■ SOURCE EXTRACT:
┄┄┄┄┄┄┄┄┄┄┄┄┄┄┄┄┄┄┄┄
# need help for church history in England



## cupotea (Apr 17, 2008)

I'm reading and translating Matthew Henry biography, I encounter this 
paragraph:

The first important news which reached him in the great 
city was, that the king had empowered certain individuals
to grant licenses exempting the several persons, named in 
a schedule annexed, from prosecution, or molestation. 
1. For not taking the oaths of allegiance and supremacy ; 
or 2. Upon the prerogative writ for ,£20 a month, or upon 
outlawries, or excom. capiend. for the said causes; or 3. 
For not coming to church; or 4. For not receiving the 
sacrament; or 5. By reason of their conviction for recusancy, 
or exercise of their religion, a command to stay 
proceedings already begun for any of the causes aforesaid. 
The price of one license was '£10 for a single 
person; but if several joined, the price was £16 ; and 
eight might join in taking out one license. 

I'd like to know:

1) the persons listed under 1-5 would be granted licence, is it right?

2) what does "Upon the prerogative writ for £20 a month, or upon 
outlawries, or excom. capiend. for the said causes" mean? I don't understand
what do "the prerogative writ for £20 a month" and "excom. capiend" mean?

The time for the above mentioned matter is around 1687, this book
tells me.

Thanks for any help.


----------



## cupotea (Apr 17, 2008)

Oops,

I forgot to ask for point 5,"a command to stay 
proceedings already begun for any of the causes aforesaid", what is this
command to stay proceedings?

Thanks.


----------



## Zadok (Apr 17, 2008)

Duncan

Can you tell me which English edition of his biography are you reading and at what page(s)?


----------



## Whitefield (Apr 17, 2008)

writ de excommunicato capiendo

Royal writ for the capture, arrest and imprisonment of an excommunicate who after forty days was still unreconciled and whose name had been sent to the chancery by the bishop.
(Heath, Peter. Church and Realm, 1272-1461, 362)


----------



## Whitefield (Apr 17, 2008)

"a command to stay proceedings already begun"

to stop in place any legal proceedings which were already in process.


----------



## cupotea (Apr 17, 2008)

Thanks to Pastor Marshall, I enjoy your website so much, and I'll
translate some articles on your site DV


----------



## cupotea (Apr 17, 2008)
┄┄┄┄┄┄┄┄┄┄┄┄┄┄┄┄┄┄┄┄
■ GIVEN DATA:
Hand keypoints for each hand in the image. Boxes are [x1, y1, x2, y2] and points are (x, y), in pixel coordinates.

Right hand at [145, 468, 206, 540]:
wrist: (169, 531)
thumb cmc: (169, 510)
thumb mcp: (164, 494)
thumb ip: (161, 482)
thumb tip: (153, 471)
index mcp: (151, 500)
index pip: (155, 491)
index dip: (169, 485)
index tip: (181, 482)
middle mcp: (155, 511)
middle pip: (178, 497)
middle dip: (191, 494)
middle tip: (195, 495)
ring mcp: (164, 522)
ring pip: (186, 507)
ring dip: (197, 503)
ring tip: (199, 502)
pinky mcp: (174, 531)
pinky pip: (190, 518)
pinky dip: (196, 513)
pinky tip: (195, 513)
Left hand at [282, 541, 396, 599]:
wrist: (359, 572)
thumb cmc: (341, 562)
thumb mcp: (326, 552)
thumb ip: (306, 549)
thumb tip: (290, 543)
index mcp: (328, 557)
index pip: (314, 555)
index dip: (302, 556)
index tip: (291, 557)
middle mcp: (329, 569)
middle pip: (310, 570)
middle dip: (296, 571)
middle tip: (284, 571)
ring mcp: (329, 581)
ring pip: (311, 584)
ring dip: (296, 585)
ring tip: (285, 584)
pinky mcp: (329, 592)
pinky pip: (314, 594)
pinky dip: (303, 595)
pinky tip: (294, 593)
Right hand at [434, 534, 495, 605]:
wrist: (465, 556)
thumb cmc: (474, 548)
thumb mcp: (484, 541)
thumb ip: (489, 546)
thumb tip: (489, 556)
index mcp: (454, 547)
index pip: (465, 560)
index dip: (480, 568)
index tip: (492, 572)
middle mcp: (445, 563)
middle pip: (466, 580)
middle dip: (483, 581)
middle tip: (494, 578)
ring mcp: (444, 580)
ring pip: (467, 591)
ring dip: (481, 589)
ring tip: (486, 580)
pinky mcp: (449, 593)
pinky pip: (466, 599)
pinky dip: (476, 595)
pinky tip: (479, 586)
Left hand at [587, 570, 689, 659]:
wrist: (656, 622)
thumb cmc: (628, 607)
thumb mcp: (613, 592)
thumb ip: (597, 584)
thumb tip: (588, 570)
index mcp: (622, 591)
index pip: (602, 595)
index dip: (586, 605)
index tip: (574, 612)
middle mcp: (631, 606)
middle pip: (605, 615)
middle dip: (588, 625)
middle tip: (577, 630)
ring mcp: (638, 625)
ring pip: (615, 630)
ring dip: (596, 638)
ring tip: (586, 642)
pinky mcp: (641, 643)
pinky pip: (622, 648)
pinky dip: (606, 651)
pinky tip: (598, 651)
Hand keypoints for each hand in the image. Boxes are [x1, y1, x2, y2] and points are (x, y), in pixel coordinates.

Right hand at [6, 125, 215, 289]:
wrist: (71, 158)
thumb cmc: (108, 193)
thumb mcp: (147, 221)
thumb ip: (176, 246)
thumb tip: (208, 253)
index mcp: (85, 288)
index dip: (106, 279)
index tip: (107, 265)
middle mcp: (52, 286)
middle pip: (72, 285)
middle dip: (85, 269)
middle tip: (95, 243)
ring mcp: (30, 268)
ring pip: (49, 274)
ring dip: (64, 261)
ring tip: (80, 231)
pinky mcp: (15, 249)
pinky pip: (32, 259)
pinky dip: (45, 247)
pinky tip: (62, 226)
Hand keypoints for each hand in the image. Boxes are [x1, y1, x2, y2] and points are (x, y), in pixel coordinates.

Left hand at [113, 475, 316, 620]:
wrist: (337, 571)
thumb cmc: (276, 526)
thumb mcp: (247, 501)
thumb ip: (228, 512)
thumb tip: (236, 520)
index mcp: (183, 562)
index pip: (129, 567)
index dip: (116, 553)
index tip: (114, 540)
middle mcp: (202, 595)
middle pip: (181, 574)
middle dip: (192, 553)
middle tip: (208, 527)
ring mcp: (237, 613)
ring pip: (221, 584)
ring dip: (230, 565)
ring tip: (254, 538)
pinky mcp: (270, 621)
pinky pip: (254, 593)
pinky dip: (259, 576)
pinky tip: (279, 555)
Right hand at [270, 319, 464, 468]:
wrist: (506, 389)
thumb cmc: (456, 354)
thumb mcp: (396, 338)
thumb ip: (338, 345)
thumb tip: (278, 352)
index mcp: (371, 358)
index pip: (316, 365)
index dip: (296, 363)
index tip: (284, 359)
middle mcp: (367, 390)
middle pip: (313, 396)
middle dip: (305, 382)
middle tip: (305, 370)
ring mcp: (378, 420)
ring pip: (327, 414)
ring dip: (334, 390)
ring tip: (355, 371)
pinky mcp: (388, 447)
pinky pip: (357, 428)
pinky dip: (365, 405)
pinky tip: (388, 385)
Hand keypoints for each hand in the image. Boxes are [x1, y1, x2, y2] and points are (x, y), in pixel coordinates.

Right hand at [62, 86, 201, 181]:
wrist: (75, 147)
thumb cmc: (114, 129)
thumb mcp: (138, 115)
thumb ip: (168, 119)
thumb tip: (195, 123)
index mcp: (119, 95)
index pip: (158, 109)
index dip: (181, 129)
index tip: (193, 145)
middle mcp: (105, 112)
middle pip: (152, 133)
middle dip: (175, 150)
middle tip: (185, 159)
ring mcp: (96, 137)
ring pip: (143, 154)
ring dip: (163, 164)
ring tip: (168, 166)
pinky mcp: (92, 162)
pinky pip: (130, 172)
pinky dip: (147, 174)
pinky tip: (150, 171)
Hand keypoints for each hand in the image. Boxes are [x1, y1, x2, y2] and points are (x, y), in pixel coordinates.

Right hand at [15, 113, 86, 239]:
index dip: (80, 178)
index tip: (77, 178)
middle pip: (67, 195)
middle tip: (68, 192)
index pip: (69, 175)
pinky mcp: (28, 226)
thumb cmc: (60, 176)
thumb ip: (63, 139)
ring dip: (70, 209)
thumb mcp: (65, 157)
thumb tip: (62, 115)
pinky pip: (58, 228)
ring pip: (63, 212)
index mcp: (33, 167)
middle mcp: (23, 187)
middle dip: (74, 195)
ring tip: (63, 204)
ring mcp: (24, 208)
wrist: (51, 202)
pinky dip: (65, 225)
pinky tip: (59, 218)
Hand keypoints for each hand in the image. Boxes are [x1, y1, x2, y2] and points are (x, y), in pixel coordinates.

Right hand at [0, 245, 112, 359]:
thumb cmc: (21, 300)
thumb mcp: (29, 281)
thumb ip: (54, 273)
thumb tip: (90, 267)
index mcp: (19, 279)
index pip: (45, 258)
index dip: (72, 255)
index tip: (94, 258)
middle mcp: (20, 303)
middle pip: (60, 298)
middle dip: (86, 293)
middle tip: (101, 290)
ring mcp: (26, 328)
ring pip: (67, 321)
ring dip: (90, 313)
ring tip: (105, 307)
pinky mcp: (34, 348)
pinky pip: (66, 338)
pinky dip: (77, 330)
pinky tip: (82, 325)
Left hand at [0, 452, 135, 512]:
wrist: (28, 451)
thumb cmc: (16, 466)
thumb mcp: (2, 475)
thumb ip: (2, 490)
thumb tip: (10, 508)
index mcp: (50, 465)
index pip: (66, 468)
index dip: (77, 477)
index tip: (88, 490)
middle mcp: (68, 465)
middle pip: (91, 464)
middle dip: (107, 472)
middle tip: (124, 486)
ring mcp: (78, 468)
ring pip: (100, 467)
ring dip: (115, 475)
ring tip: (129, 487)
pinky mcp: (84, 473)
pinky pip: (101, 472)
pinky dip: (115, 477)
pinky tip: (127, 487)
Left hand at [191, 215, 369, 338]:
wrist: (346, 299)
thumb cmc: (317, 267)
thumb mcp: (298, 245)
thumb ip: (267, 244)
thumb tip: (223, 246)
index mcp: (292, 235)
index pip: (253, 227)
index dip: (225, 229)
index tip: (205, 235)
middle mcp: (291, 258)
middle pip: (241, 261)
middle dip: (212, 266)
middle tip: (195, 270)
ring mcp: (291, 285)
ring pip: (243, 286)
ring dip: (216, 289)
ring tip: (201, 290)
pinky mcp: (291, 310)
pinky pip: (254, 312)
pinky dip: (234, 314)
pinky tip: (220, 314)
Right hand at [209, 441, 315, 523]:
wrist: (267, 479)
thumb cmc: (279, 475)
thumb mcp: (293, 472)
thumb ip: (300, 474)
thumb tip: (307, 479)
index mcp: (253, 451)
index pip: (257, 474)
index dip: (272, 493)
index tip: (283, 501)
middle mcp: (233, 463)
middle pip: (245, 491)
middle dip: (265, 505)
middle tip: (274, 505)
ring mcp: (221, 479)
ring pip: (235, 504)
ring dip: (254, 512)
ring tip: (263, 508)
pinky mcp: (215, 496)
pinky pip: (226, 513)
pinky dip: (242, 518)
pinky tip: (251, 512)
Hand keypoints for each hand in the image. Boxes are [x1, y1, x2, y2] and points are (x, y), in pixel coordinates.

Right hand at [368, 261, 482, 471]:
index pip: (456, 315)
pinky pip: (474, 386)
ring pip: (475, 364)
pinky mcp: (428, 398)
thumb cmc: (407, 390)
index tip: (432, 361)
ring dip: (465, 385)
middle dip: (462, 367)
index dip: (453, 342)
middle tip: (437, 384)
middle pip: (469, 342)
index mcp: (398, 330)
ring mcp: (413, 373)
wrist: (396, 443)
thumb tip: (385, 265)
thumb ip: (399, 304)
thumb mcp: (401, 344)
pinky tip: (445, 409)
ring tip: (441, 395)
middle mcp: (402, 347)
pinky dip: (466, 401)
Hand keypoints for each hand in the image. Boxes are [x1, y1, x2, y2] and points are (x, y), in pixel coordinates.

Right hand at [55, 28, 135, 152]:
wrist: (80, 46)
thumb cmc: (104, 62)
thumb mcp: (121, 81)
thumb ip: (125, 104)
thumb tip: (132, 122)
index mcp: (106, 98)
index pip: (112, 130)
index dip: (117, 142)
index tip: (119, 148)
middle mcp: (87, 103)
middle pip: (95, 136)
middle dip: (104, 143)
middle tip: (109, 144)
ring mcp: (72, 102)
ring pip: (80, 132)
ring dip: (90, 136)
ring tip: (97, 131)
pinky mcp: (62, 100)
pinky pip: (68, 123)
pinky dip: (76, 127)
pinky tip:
┄┄┄┄┄┄┄┄┄┄┄┄┄┄┄┄┄┄┄┄
■ WHAT THIS TASK INVOLVES:
From the forum thread on church history in England, output verbatim the passage that opens with the words containing "I'm reading and" and closes with "the causes aforesaid.".

■ SOLUTION:
I'm reading and translating Matthew Henry biography, I encounter this 
paragraph:

The first important news which reached him in the great 
city was, that the king had empowered certain individuals
to grant licenses exempting the several persons, named in 
a schedule annexed, from prosecution, or molestation. 
1. For not taking the oaths of allegiance and supremacy ; 
or 2. Upon the prerogative writ for ,£20 a month, or upon 
outlawries, or excom. capiend. for the said causes; or 3. 
For not coming to church; or 4. For not receiving the 
sacrament; or 5. By reason of their conviction for recusancy, 
or exercise of their religion, a command to stay 
proceedings already begun for any of the causes aforesaid.